Una trasmissione di Radio 24, questa mattina, mi ha fatto tornare alla mente l’urgenza della questione Giustizia. Nessuna persona in buona fede può negare che il problema esista. Ma forse bisognerà aspettare la morte di Berlusconi per sperare che in Italia possa essere superato quell’argine che – al di là del tifo di ciascuno – impedisce alla politica (e alla popolazione) di discutere serenamente del problema. Tutelando di fatto gli interessi di alcune lobby.
La giustizia civile e penale ha tempi lunghissimi. Talvolta biblici. E ciò incide tragicamente sulla vita di migliaia di persone, che vengono riconosciute innocenti soltanto dopo anni di carcere e di privazioni. Ma gli effetti si vedono anche sull’economia nazionale, questione non secondaria in tempi di crisi.
Oggi per un’azienda è troppo facile non pagare i fornitori aspettando – comodamente – che questi facciano causa. Tanto, nella peggiore delle ipotesi, il pagamento di quanto dovuto verrà posticipato di anni e le spese legali – a saldo – potrebbero addirittura essere inferiori agli interessi di un prestito. Quanto incide questo sul sistema? E perché una grande multinazionale dovrebbe pensare di trasferirsi in uno Stato in cui – accanto a una burocrazia straziante e a leggi che cambiano alla velocità dei mariti di Liz Taylor – la giustizia è infinita?
Ma il fattore B e il peso di una Giustizia inefficiente condizionano anche il mondo del giornalismo. Un tempo uno dei parametri attraverso cui si valutava la qualità di un cronista era il numero delle cause subite (e possibilmente vinte). Medaglie.
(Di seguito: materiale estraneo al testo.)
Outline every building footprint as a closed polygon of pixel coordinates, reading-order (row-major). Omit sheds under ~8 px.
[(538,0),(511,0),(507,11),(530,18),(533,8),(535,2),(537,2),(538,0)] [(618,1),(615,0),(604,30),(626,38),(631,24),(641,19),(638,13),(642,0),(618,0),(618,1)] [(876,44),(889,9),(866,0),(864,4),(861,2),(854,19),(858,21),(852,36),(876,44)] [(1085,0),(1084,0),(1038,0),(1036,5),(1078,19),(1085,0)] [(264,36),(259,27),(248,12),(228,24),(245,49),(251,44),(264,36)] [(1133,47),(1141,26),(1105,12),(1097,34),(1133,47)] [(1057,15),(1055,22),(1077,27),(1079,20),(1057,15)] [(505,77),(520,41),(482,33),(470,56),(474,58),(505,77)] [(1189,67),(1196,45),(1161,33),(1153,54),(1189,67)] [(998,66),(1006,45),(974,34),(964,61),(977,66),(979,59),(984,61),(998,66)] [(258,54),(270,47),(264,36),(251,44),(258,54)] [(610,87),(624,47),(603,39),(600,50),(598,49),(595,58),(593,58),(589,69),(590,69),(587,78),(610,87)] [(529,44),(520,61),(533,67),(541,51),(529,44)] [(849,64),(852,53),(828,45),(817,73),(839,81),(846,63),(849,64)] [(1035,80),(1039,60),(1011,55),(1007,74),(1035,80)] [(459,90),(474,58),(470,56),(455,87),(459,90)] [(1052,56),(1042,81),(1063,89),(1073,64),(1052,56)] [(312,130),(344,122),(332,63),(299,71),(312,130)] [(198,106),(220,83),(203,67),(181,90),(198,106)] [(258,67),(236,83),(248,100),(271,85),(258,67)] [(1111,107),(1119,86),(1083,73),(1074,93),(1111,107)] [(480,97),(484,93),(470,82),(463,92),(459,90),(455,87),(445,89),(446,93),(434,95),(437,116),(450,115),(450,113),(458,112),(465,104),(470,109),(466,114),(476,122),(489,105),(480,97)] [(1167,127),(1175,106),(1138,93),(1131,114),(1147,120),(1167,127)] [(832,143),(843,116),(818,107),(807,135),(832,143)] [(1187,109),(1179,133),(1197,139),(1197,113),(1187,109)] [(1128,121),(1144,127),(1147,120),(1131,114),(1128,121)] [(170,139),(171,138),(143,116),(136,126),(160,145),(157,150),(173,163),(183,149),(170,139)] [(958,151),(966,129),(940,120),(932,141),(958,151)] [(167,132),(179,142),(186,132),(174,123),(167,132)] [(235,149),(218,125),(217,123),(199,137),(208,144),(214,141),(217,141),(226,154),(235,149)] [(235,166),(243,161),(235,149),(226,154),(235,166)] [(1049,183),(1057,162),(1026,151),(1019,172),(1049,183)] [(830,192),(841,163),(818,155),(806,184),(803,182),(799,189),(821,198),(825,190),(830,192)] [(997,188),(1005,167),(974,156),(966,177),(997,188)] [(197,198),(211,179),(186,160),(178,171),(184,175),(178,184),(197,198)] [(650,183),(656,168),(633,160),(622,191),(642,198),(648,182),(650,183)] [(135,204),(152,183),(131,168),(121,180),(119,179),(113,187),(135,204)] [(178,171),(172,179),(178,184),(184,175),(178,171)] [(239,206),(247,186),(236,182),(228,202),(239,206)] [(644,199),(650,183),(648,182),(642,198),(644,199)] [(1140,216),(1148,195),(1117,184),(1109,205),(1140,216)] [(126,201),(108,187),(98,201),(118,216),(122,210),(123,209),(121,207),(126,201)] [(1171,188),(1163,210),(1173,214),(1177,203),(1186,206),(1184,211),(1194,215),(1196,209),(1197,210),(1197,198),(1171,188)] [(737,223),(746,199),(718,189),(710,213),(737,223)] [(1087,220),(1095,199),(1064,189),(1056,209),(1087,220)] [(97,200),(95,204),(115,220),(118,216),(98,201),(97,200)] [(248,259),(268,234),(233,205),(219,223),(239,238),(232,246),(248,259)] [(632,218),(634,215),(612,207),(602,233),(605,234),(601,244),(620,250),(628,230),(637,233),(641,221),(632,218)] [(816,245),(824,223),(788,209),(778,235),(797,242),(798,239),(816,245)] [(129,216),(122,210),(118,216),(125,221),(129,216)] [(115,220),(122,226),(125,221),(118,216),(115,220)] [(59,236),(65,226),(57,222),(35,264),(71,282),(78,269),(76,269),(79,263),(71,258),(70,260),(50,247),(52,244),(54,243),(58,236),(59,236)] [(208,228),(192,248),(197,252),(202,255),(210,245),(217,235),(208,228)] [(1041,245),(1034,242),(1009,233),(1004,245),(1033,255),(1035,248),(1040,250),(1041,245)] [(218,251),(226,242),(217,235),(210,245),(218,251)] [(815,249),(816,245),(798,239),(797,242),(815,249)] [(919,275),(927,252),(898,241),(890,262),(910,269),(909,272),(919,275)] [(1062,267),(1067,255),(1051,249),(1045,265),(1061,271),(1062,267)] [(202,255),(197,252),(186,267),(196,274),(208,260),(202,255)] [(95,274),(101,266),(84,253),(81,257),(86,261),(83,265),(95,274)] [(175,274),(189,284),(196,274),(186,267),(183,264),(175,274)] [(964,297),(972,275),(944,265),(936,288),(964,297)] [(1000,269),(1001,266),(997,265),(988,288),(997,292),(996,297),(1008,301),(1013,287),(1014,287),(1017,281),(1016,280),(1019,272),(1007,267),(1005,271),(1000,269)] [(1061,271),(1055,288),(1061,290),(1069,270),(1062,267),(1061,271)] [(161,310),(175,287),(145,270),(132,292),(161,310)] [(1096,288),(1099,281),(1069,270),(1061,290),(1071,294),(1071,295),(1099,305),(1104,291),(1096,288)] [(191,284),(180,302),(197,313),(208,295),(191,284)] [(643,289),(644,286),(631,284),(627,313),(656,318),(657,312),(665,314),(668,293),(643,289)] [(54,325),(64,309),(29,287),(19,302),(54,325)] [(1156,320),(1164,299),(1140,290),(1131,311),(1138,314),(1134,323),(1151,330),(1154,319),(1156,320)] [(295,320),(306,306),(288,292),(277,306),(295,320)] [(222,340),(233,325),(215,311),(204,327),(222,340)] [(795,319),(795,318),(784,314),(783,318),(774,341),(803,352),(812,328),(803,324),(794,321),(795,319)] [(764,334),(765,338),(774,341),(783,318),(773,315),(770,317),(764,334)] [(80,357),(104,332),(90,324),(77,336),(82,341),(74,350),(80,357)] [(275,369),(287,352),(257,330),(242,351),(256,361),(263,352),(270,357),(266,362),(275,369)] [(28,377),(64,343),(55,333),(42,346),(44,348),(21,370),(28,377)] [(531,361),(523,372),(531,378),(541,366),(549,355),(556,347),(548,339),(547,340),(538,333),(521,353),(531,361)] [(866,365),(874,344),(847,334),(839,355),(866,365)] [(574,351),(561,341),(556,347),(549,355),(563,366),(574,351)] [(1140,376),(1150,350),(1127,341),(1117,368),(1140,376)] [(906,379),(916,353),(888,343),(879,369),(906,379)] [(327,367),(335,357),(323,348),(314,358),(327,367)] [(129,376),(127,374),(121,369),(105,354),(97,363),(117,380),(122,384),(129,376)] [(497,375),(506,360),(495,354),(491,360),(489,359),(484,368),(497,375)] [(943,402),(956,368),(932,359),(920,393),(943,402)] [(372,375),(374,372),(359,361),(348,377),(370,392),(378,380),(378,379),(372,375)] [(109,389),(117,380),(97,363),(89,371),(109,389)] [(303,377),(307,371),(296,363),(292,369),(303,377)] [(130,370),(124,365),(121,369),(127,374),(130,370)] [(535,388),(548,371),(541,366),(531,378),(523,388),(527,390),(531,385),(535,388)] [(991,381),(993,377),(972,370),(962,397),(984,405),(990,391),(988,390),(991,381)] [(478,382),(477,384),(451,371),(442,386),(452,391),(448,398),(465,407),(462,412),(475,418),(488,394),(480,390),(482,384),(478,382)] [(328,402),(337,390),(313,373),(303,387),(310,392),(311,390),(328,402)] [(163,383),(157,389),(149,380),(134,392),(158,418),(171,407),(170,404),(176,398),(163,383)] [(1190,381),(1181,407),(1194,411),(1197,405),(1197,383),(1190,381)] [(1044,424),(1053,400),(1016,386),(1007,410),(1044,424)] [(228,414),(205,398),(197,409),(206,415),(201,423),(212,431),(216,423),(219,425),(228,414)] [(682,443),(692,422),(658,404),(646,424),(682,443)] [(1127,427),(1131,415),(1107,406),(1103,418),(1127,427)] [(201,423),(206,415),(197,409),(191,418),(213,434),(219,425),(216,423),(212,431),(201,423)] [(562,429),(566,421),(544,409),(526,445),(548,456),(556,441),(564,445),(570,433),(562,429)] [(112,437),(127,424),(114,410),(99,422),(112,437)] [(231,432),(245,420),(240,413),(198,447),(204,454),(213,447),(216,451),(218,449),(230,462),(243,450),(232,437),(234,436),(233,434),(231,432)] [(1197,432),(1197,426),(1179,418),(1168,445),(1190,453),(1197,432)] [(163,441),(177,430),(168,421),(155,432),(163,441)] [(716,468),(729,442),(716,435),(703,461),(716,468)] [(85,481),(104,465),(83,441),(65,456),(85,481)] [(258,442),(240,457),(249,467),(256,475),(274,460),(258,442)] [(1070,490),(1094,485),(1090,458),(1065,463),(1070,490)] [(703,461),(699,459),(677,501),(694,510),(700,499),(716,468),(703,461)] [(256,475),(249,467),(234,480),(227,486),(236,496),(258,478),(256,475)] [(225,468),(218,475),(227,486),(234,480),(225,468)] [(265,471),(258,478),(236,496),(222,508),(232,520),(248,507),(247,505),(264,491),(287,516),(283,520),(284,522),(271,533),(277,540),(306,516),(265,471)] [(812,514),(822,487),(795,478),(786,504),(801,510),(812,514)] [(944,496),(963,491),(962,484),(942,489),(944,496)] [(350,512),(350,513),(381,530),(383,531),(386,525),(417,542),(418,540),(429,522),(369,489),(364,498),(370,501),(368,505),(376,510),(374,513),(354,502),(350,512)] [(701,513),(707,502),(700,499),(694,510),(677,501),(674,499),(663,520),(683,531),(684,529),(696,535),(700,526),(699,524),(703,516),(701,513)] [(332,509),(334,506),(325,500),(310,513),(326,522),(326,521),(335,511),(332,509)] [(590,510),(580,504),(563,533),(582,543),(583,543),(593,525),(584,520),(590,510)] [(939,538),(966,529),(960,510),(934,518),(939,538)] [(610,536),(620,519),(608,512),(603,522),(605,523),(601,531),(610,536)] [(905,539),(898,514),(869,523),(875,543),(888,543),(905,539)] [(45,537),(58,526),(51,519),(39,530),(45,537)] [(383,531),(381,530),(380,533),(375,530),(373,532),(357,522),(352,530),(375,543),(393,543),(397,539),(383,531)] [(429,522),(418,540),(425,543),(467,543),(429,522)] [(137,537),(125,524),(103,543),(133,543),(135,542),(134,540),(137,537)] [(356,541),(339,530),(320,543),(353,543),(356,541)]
Mentre nel 2013 la regola delle redazioni è l’esatto contrario, perché il direttore chiede meno “rotture di coglioni” possibile. Per non parlare dei temerari (come i freelance) che operano senza la copertura legale di un’azienda editoriale.
Quante volte le cause vengono minacciate o condotte pretestuosamente da chi gode di ampie possibilità economiche solo per spaventare il “povero” giornalista in forma preventiva? Troppo spesso. Ecco perché la questione di una Giustizia veloce ed efficace interessa anche la nostra categoria. Ed ecco perché i giornalisti italiani dovrebbero essere compatti nel chiedere che le liti temerarie vengano sanzionate e scoraggiate dalla giustizia. A quando il primo passo?